Source records
——————————

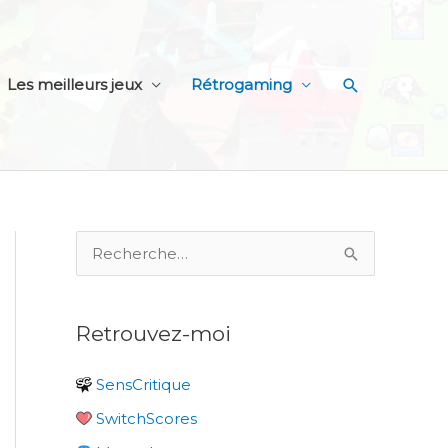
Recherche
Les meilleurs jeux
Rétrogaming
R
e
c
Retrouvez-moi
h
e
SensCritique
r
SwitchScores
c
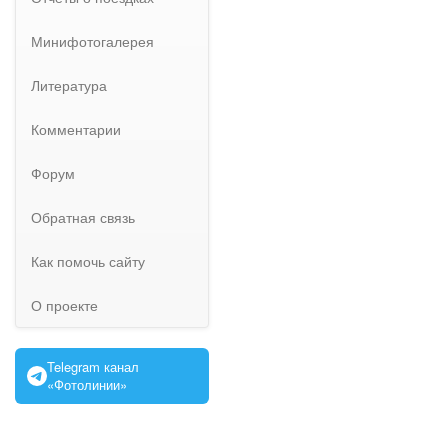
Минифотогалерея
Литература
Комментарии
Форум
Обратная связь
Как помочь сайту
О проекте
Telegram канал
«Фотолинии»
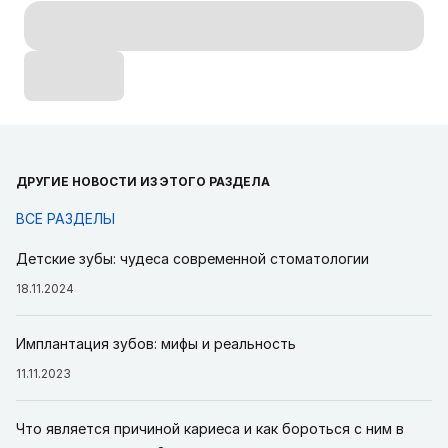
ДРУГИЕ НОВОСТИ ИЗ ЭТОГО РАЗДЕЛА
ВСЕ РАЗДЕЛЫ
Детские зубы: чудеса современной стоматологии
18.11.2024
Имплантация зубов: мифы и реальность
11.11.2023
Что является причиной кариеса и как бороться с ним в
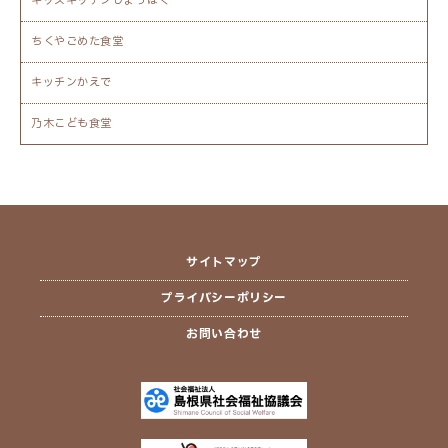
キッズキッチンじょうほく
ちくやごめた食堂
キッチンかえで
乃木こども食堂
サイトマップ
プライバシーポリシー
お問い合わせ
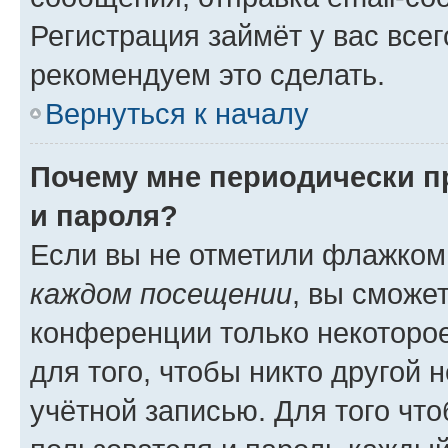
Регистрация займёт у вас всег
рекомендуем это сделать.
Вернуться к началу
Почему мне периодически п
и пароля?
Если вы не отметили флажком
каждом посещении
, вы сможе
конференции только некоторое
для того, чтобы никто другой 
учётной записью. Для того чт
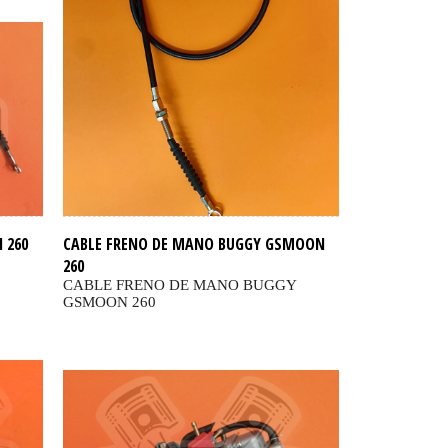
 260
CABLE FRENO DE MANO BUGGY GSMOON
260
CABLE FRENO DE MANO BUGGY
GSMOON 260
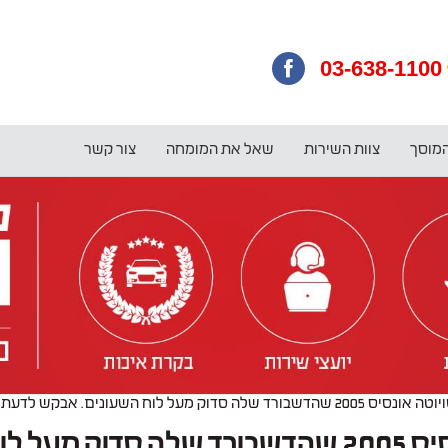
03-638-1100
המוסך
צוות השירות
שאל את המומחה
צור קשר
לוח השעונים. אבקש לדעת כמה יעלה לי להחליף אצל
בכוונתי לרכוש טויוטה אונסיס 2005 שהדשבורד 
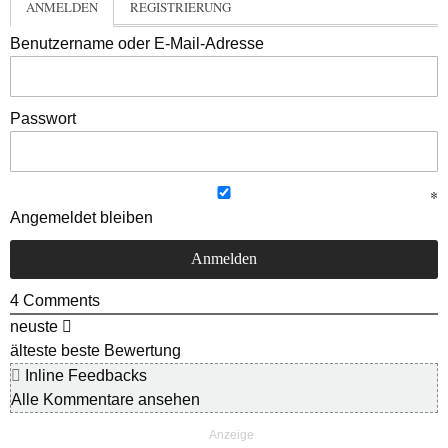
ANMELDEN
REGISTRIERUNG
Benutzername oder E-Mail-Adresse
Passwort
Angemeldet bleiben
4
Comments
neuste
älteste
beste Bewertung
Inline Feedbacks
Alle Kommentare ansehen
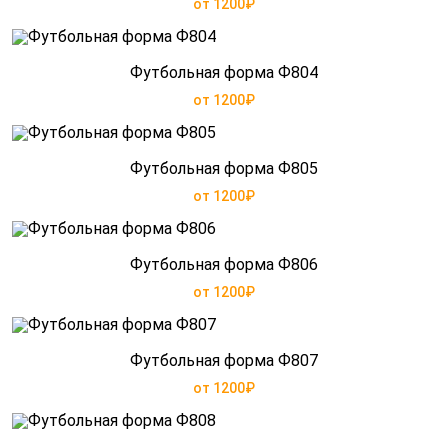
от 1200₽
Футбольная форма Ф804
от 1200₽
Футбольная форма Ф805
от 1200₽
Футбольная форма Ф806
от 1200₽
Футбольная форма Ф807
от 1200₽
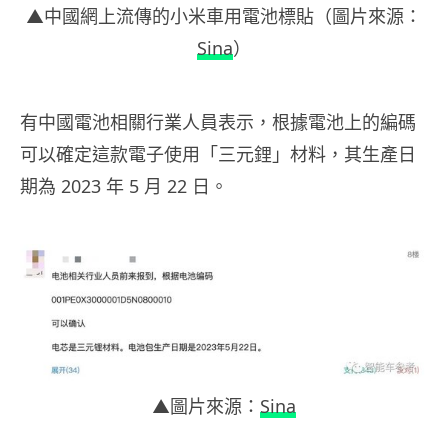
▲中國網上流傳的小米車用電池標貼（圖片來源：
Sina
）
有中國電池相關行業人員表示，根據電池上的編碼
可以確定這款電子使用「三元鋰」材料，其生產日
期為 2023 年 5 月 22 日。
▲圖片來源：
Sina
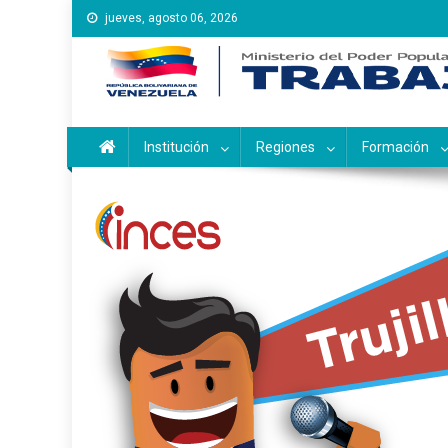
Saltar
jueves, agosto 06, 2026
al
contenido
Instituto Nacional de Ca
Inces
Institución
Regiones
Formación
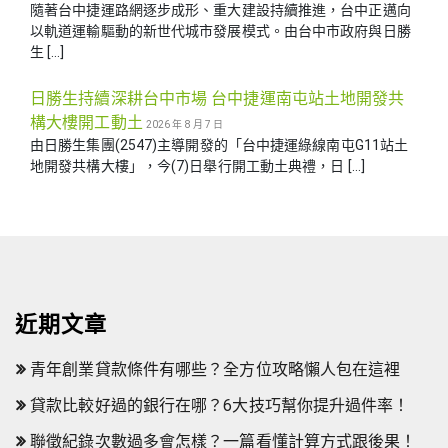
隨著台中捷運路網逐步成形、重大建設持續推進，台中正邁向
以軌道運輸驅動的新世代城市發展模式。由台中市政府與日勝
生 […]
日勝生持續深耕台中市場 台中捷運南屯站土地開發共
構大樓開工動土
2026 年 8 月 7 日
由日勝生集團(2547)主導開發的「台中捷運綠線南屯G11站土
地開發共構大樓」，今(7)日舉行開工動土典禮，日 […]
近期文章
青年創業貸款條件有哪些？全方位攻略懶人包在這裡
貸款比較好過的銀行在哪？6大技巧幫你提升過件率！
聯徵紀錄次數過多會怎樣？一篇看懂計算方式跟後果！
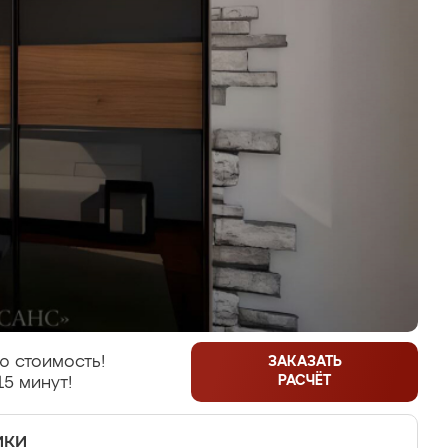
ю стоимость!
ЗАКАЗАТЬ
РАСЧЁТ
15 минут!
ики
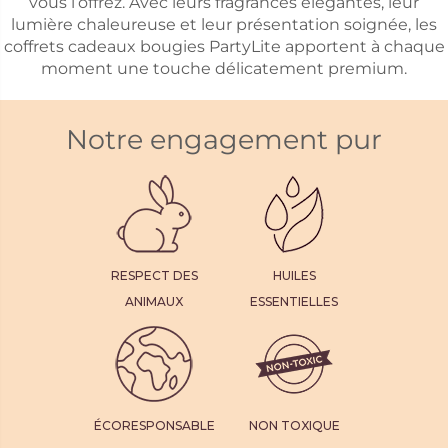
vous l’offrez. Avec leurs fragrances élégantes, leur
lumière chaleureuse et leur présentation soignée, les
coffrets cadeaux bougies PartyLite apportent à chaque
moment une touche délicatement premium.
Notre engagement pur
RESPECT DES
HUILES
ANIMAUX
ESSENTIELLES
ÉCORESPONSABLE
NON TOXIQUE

——————————

**ACTION ITEM**
If a line of the entries holds the word "MANO", copy it out.

**ANSWER**
CABLE FRENO DE MANO BUGGY GSMOON
CABLE FRENO DE MANO BUGGY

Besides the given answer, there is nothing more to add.